Sebastian Siemiatkowski, CEO and Co-Founding father of Swedish fintech Klarna, provides an interview with CNBC in the course of the firm’s IPO on the New York Inventory Alternate (NYSE) in New York Metropolis, U.S., September 10, 2025.
Brendan Mcdermid | Reuters
Klarna, the Swedish fintech agency finest identified for its purchase now, pay later choices, stated Monday it utilized to federal and state regulators to determine a U.S. financial institution subsidiary.
The agency stated that, if permitted, Klarna Financial institution USA could be a Federal Deposit Insurance coverage Company-backed establishment chartered in Utah. The proposed financial institution could be led by Gary Harding, former CEO of Milestone Financial institution and Prime Alliance Financial institution, in keeping with Klarna.
“We have seen firsthand the urge for food for a fairer, extra clear strategy within the U.S., and our personal banking license is the pure subsequent step,” stated Sebastian Siemiatkowski, co-founder and CEO of Klarna.
The transfer will give “prospects instruments to borrow responsibly and construct monetary confidence, whereas bringing better competitors, innovation, and selection” to the market, he stated.
Klarna’s utility is the most recent signal that fintech companies, which principally associate with U.S. banks to supply providers, now see proudly owning their very own charters as a key benefit. In April, fintech supplier Mercury stated it received conditional approval to determine its personal financial institution, becoming a member of a wave of fintech and crypto companies looking for entry to the normal banking system.

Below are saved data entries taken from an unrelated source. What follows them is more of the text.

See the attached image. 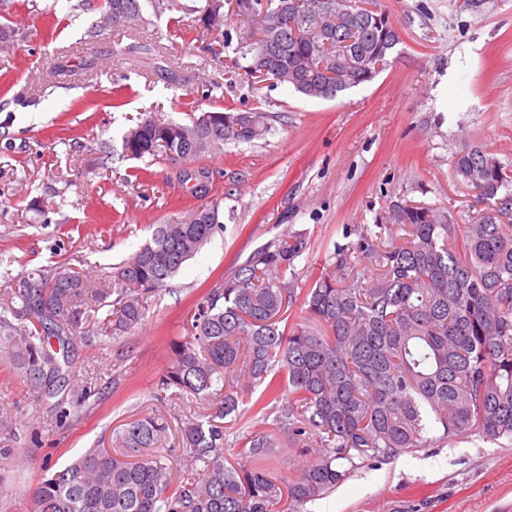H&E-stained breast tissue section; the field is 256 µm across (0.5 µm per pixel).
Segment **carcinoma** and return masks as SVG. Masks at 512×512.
I'll list each match as a JSON object with an SVG mask.
<instances>
[{"label":"carcinoma","instance_id":"carcinoma-1","mask_svg":"<svg viewBox=\"0 0 512 512\" xmlns=\"http://www.w3.org/2000/svg\"><path fill=\"white\" fill-rule=\"evenodd\" d=\"M226 0H198L194 29L213 31ZM235 0L248 34L224 58L232 36L203 46L224 71L284 85L311 99L374 80L399 42L377 0ZM103 23L118 13L134 28L178 9L179 0H102ZM254 108L200 110L187 121L139 117L123 137L132 159L194 160L253 143L271 131ZM459 179L481 192L484 213L459 224L439 207L395 203L377 232L340 249L303 292V315L281 325L296 299L288 272L307 248L292 231L258 248L196 303L170 342L159 385L212 403L179 428L180 462L195 476L174 482L173 464L143 455L166 441L161 416L134 419L111 448H89L43 477L31 512H288L332 493L367 461L415 453L461 435L512 442V171L478 147L454 157ZM186 190L210 173L185 168ZM218 210L198 206L158 224L151 237L91 287L80 271L48 266L4 290L0 356L33 396L57 399L59 417L78 418L59 395L73 386L70 352L118 337L144 321L148 294L223 231ZM367 265L354 269L352 254ZM253 403L260 427L244 437L240 462L224 456L227 422ZM309 455L283 478L265 465L284 449Z\"/></svg>","mask_w":512,"mask_h":512}]
</instances>
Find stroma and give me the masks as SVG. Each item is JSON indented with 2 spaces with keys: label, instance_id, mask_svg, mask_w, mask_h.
Instances as JSON below:
<instances>
[{
  "label": "stroma",
  "instance_id": "stroma-1",
  "mask_svg": "<svg viewBox=\"0 0 512 512\" xmlns=\"http://www.w3.org/2000/svg\"><path fill=\"white\" fill-rule=\"evenodd\" d=\"M380 2L400 36L390 66L335 99L309 100L225 74L202 52L186 9L137 29L108 28L94 41L86 32L100 20L97 0H0V25L14 39L0 52V289L50 265L101 277L144 244L152 225L201 204L217 205L224 226L151 294L138 329L99 348L75 345L79 383L101 393L78 421L59 420L0 357V412L16 424L0 434V448L11 451L0 459V512H30L45 460L63 465L109 447L141 416L167 419L160 453L176 458L182 420L206 405L160 391L168 342L198 297L258 247L305 232L293 274L300 289L393 202L447 206L461 224L484 210L453 158L478 146L512 169V0H484L477 12L460 0ZM138 42L165 56L176 83L155 75L150 59L124 55ZM194 106L275 116L265 139L196 160L212 174L198 199L179 181L182 161L121 156L140 112L184 121ZM104 149L118 156L108 172L98 164ZM301 512H512V444L463 436L371 461Z\"/></svg>",
  "mask_w": 512,
  "mask_h": 512
}]
</instances>
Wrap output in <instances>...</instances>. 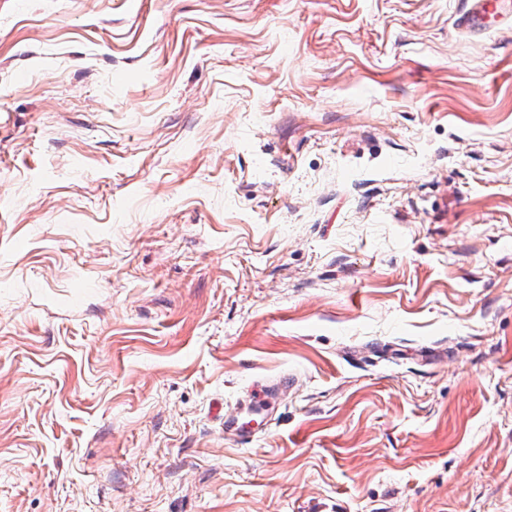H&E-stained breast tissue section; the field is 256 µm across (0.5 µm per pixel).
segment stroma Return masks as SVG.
<instances>
[{
  "label": "stroma",
  "instance_id": "1",
  "mask_svg": "<svg viewBox=\"0 0 512 512\" xmlns=\"http://www.w3.org/2000/svg\"><path fill=\"white\" fill-rule=\"evenodd\" d=\"M464 7L0 0V512H512V28Z\"/></svg>",
  "mask_w": 512,
  "mask_h": 512
}]
</instances>
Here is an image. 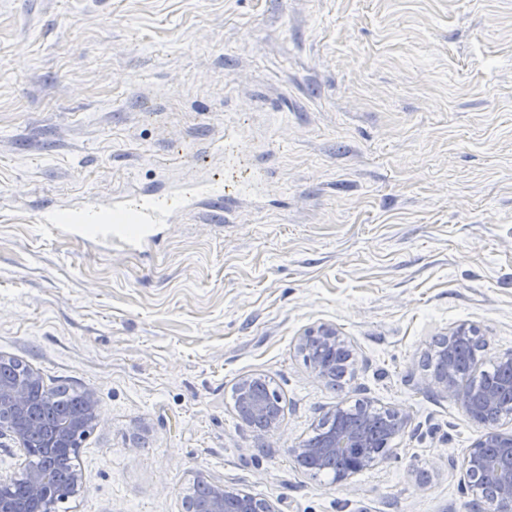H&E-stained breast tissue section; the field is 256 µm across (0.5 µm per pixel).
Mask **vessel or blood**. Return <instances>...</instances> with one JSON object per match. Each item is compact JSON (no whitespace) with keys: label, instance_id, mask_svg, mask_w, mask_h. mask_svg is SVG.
Here are the masks:
<instances>
[{"label":"vessel or blood","instance_id":"obj_1","mask_svg":"<svg viewBox=\"0 0 512 512\" xmlns=\"http://www.w3.org/2000/svg\"><path fill=\"white\" fill-rule=\"evenodd\" d=\"M262 187L258 176L235 185L209 177L165 189L119 192L108 201L87 195L72 209L57 208L44 200L34 213L44 233L52 236L75 238L108 250L137 251L157 238L160 226L183 214L201 210L209 221H223L230 202L255 196Z\"/></svg>","mask_w":512,"mask_h":512}]
</instances>
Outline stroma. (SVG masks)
<instances>
[{
	"mask_svg": "<svg viewBox=\"0 0 512 512\" xmlns=\"http://www.w3.org/2000/svg\"><path fill=\"white\" fill-rule=\"evenodd\" d=\"M228 122L268 206L144 253L40 230L43 197L243 175L199 153ZM323 324L355 356L336 386L298 349ZM460 324L481 370L512 352V0H0V356L99 403L59 512H184L199 476L277 512H482L460 470L482 429L426 385ZM260 375L286 398L263 441L230 398ZM361 401L409 411L396 454L300 467Z\"/></svg>",
	"mask_w": 512,
	"mask_h": 512,
	"instance_id": "stroma-1",
	"label": "stroma"
}]
</instances>
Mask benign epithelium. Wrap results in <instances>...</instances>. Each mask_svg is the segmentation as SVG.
<instances>
[{
  "instance_id": "obj_1",
  "label": "benign epithelium",
  "mask_w": 512,
  "mask_h": 512,
  "mask_svg": "<svg viewBox=\"0 0 512 512\" xmlns=\"http://www.w3.org/2000/svg\"><path fill=\"white\" fill-rule=\"evenodd\" d=\"M479 335L473 326L460 327L444 338L435 354L442 355L446 368L427 381L430 390L454 399L466 410L470 419L483 428V433L470 448L463 462L464 478L467 489L472 496L482 500L486 505L485 512H512V433L499 430L502 418L512 417V399L504 400V393L512 396V383L502 389L486 388L471 380L461 378L454 370L452 353L457 341L472 339ZM347 348L345 339L339 335L335 327L321 325L307 331L299 338L298 349L307 355L313 372L328 378V367L323 362V354ZM41 383L40 375L29 371L23 381L10 384L0 382V438H9L27 458L40 452L55 455L59 460L68 459L78 450L77 438L85 429L80 420H67L59 425L52 440L46 448L38 450L27 443L28 427L25 419L33 410L30 396L32 387ZM254 380L246 378L238 383L241 390L240 403L256 416L265 420V427L254 432V436L262 439L274 434L282 426L281 407L275 406L260 393L251 389ZM391 430L395 434L405 431L409 423V415L403 409L395 408L386 411ZM328 422L334 426L325 428L320 441L312 445H301L289 449L290 454L298 462L316 458L328 460L346 450L351 443L368 431L369 421L362 417L360 422L353 424L348 420L346 409L338 405L326 414ZM378 455L368 458H356L351 461L345 471L336 473V482L347 480L352 474L372 466ZM496 465L494 481L489 483L481 477L483 470ZM25 479L28 484L29 496L24 501L16 500L5 494V490L15 481V477L0 476V512H56L57 505L69 497L78 494L81 484L80 476L71 471L68 477L69 488L63 493L57 489L50 472L35 470L24 466ZM194 512H277L273 503L259 500L251 494L224 486L210 485L208 498L200 506L193 507Z\"/></svg>"
}]
</instances>
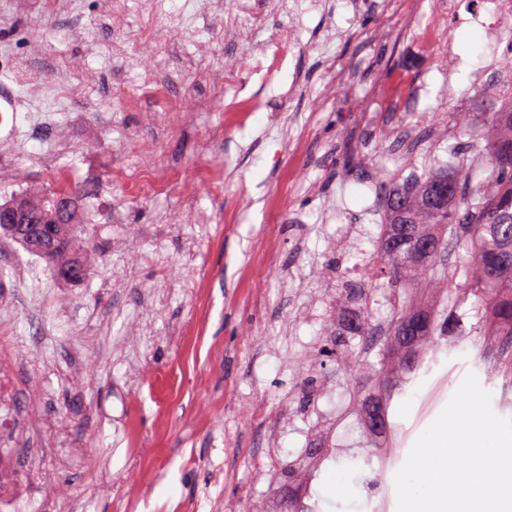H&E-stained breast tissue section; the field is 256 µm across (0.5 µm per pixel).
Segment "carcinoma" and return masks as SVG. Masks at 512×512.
<instances>
[{
  "instance_id": "obj_1",
  "label": "carcinoma",
  "mask_w": 512,
  "mask_h": 512,
  "mask_svg": "<svg viewBox=\"0 0 512 512\" xmlns=\"http://www.w3.org/2000/svg\"><path fill=\"white\" fill-rule=\"evenodd\" d=\"M486 126L491 131L490 153L483 164L471 170L464 165V147L448 149V160L439 164L457 170L455 175L412 172L397 186L386 201L387 223L376 241V252L388 270L389 278L418 280L438 288L445 278L455 283L456 307L434 316L401 309L397 312L394 336L401 335L405 324L415 325L419 341L435 336H458L464 331L463 316L458 306L469 299L480 302L501 295L511 296L499 304L498 320L512 324V107L506 112H490ZM480 178L477 189L470 187ZM56 193L39 195L20 192L17 199H29L41 212L51 211ZM433 244L428 253L418 251L414 240ZM402 241L395 248L389 242ZM467 257L455 262L445 272L442 257ZM366 335L364 313H355L336 325L325 327V357L355 362L352 340Z\"/></svg>"
}]
</instances>
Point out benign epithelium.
<instances>
[{"instance_id":"obj_1","label":"benign epithelium","mask_w":512,"mask_h":512,"mask_svg":"<svg viewBox=\"0 0 512 512\" xmlns=\"http://www.w3.org/2000/svg\"><path fill=\"white\" fill-rule=\"evenodd\" d=\"M25 224L36 225L24 236V244L29 250L48 255L60 253V243L64 239L62 232L73 228L67 197L61 195L55 199L53 212L46 219L36 218L33 206H0L1 235L16 238Z\"/></svg>"}]
</instances>
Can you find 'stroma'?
<instances>
[{
	"label": "stroma",
	"mask_w": 512,
	"mask_h": 512,
	"mask_svg": "<svg viewBox=\"0 0 512 512\" xmlns=\"http://www.w3.org/2000/svg\"><path fill=\"white\" fill-rule=\"evenodd\" d=\"M320 2L297 22L256 0L255 42L284 48L260 65L210 27L215 66L234 59L242 106L205 116L229 133L203 152V126L172 133L124 110L120 94L138 88L146 56L131 48L113 59L121 33L96 0H72L56 17L16 14L13 0H0L12 13L0 48L14 58L0 71V112L9 113L0 139L15 142L25 163L20 180L0 183V203L23 190L80 193L74 240L88 267L69 285L0 238V267L17 270L0 274V458L11 464L0 512H239L250 501L287 512L305 488L318 512H397V471L467 374L490 393L493 411L512 419V348L488 344L472 303L461 307L472 332L464 346L418 348L414 366L398 363L390 336L357 343L353 369L321 355L325 324L346 309L337 282L360 287L374 325L391 323L401 307L450 306L448 293L417 282L376 290L381 200L407 175L394 160L427 169L461 142L439 114L469 113L478 130L504 106L486 71L507 46L449 23L448 0H424L425 19L464 60L452 73L419 46L400 0ZM205 8L206 0H129L127 20L173 26L181 10ZM34 39L44 50L38 59L27 52ZM194 50L174 37L164 72L173 93L207 94L189 67ZM60 56L78 65L65 97L53 67ZM402 68L422 93L396 116L384 95L399 89ZM34 81L45 86L46 114L67 126L64 155H54L47 132L28 127ZM137 136L187 180L220 172L196 199L212 223H176V191L131 193ZM344 224L361 230L343 236ZM269 264L280 279L256 277ZM302 355L313 361L309 384L292 365ZM364 395L384 404L381 432L364 424ZM204 398L222 404L221 419L198 422ZM90 456L96 469L84 464ZM139 463L154 478L149 495L130 504L123 478ZM334 476L347 495L334 496Z\"/></svg>",
	"instance_id": "obj_1"
}]
</instances>
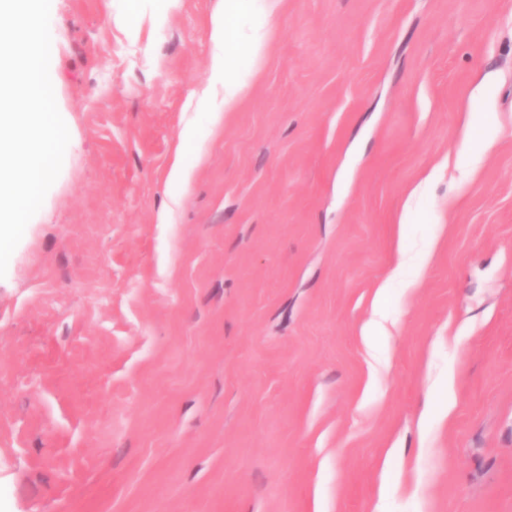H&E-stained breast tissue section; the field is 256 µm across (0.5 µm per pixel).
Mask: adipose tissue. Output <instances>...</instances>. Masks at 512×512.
<instances>
[{"label":"adipose tissue","instance_id":"adipose-tissue-1","mask_svg":"<svg viewBox=\"0 0 512 512\" xmlns=\"http://www.w3.org/2000/svg\"><path fill=\"white\" fill-rule=\"evenodd\" d=\"M281 2L223 0L221 9L212 15L209 76L187 99L185 109L190 116L178 134L169 183L189 184L193 166L185 158L187 148L197 147L212 128L223 124L225 113L235 108L253 65L267 50Z\"/></svg>","mask_w":512,"mask_h":512}]
</instances>
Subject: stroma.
<instances>
[{
    "instance_id": "stroma-1",
    "label": "stroma",
    "mask_w": 512,
    "mask_h": 512,
    "mask_svg": "<svg viewBox=\"0 0 512 512\" xmlns=\"http://www.w3.org/2000/svg\"><path fill=\"white\" fill-rule=\"evenodd\" d=\"M219 6L51 0L0 512H512V0H283L178 189Z\"/></svg>"
}]
</instances>
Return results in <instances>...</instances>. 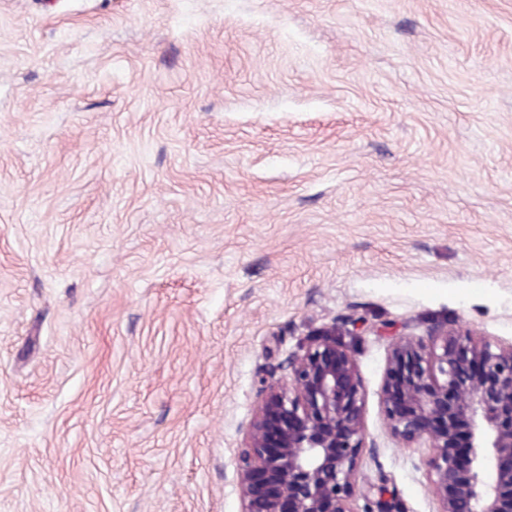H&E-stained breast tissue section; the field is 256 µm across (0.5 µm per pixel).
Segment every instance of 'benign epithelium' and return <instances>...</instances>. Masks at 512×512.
Instances as JSON below:
<instances>
[{
    "label": "benign epithelium",
    "mask_w": 512,
    "mask_h": 512,
    "mask_svg": "<svg viewBox=\"0 0 512 512\" xmlns=\"http://www.w3.org/2000/svg\"><path fill=\"white\" fill-rule=\"evenodd\" d=\"M362 318L322 326L273 366L257 391L235 466L243 512H353L365 447L364 393L345 338L395 337L383 391L389 428L431 449L440 512H512V343L475 341L452 325L426 330ZM468 424V449L456 421Z\"/></svg>",
    "instance_id": "benign-epithelium-1"
}]
</instances>
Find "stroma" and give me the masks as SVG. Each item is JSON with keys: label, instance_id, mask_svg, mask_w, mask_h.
I'll list each match as a JSON object with an SVG mask.
<instances>
[{"label": "stroma", "instance_id": "obj_1", "mask_svg": "<svg viewBox=\"0 0 512 512\" xmlns=\"http://www.w3.org/2000/svg\"><path fill=\"white\" fill-rule=\"evenodd\" d=\"M351 315L512 343V0H0V512H242L260 377ZM393 342L354 506L439 512Z\"/></svg>", "mask_w": 512, "mask_h": 512}]
</instances>
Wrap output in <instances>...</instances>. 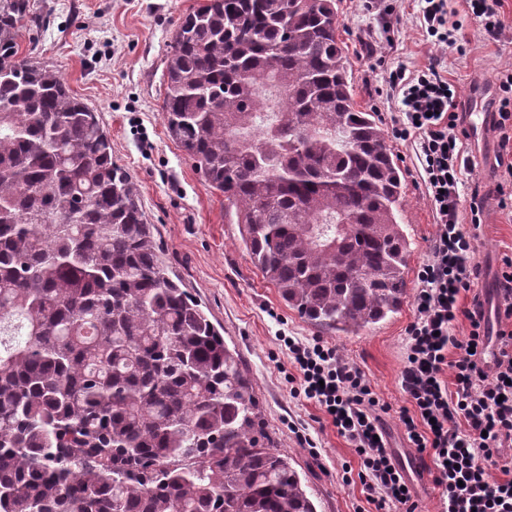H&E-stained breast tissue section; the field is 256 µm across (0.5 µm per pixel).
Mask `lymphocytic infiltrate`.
<instances>
[{
    "mask_svg": "<svg viewBox=\"0 0 512 512\" xmlns=\"http://www.w3.org/2000/svg\"><path fill=\"white\" fill-rule=\"evenodd\" d=\"M419 2L421 28L434 48H462L471 19L487 39L502 34L499 0H463L453 21L447 0ZM386 81L400 101L391 136L411 143L436 224L406 332L401 389L411 406L399 412L403 437L414 450L417 472L428 474L446 497L445 512H512V255L497 276L494 312L501 327L493 334L485 302L474 291L481 268L470 261L488 196L476 187L469 201L461 199L468 134L453 86L434 64L411 72L396 67ZM497 82L503 97L494 128L502 152L494 195L512 212V68L499 71ZM462 320L467 332L459 337L454 328ZM288 352L300 393L360 457L357 478L367 512H417L404 467L389 450L385 416L391 407L364 372L320 340L289 339Z\"/></svg>",
    "mask_w": 512,
    "mask_h": 512,
    "instance_id": "lymphocytic-infiltrate-1",
    "label": "lymphocytic infiltrate"
}]
</instances>
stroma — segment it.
<instances>
[{"instance_id": "obj_1", "label": "stroma", "mask_w": 512, "mask_h": 512, "mask_svg": "<svg viewBox=\"0 0 512 512\" xmlns=\"http://www.w3.org/2000/svg\"><path fill=\"white\" fill-rule=\"evenodd\" d=\"M204 0H29L40 21L24 31L23 44L54 65L72 93L98 114L112 141V157L131 173L143 210L162 247L172 275L219 327L253 381L266 431L278 448L290 453L317 512H358L365 501L361 486L347 484V467H358L354 447L339 436L314 402L296 393L298 372L284 337L319 339L337 346L344 358L365 373L382 401L390 446L409 459L410 448L398 421L407 400L400 386L406 329L415 317L413 304L375 326L347 336L315 328L288 308L277 288L254 268L243 245L239 225L224 216V197L206 182L195 161L172 140L162 109L166 58L171 36L182 17ZM506 26L500 40H484L475 24H467L465 53L435 52L420 28L417 0H336L349 49L355 100L376 112L382 126L399 110L393 96L378 95L387 70L403 64L423 69L439 58L453 84L460 110L475 107L477 89L494 82L498 71L512 67V0H500ZM395 21V42L381 41L380 13ZM404 172L405 198L401 222L409 237L407 283L416 286L417 272L429 257L436 226L429 197L421 183L412 147L390 142ZM500 152L497 134L483 144H465L471 167L463 176L462 197L487 180ZM512 254V213L488 199L473 263L481 268L477 288L496 299L495 274L502 257ZM308 434L314 448L304 447Z\"/></svg>"}]
</instances>
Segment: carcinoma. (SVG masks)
<instances>
[{
	"mask_svg": "<svg viewBox=\"0 0 512 512\" xmlns=\"http://www.w3.org/2000/svg\"><path fill=\"white\" fill-rule=\"evenodd\" d=\"M36 23L0 0V512H317L98 112L22 49ZM339 27L336 0H206L172 37L163 109L254 267L349 334L405 304L409 241Z\"/></svg>",
	"mask_w": 512,
	"mask_h": 512,
	"instance_id": "obj_1",
	"label": "carcinoma"
}]
</instances>
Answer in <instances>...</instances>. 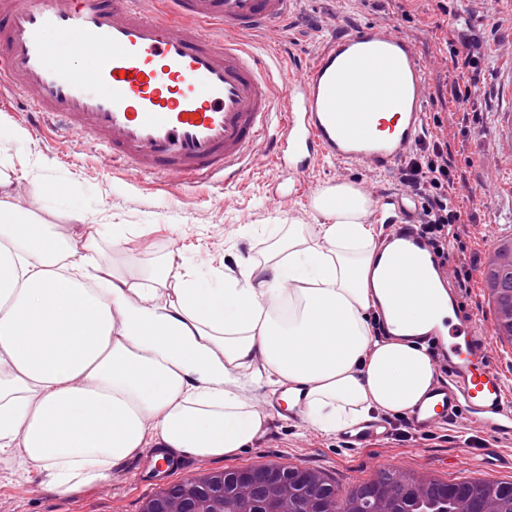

Klarna stated that its constitution, if permitted, would let it carry its banking operations in-house and strengthen reliability throughout funds, credit score and service provider providers.
The appliance marks Klarna’s newest step towards changing into a broader shopper financial institution moderately than only a purchase now, pay later supplier. Final month, Klarna launched high-yield financial savings accounts to U.S. prospects, although its associate WebBank holds these accounts.
By proudly owning a financial institution, fintech companies can fund loans with their very own buyer deposits as an alternative of costlier wholesale financing, instantly provide checking accounts and bank cards, and rely much less on third-party banking companions.
Klarna, which went public final September, is buying and selling for about half of its IPO worth of $40.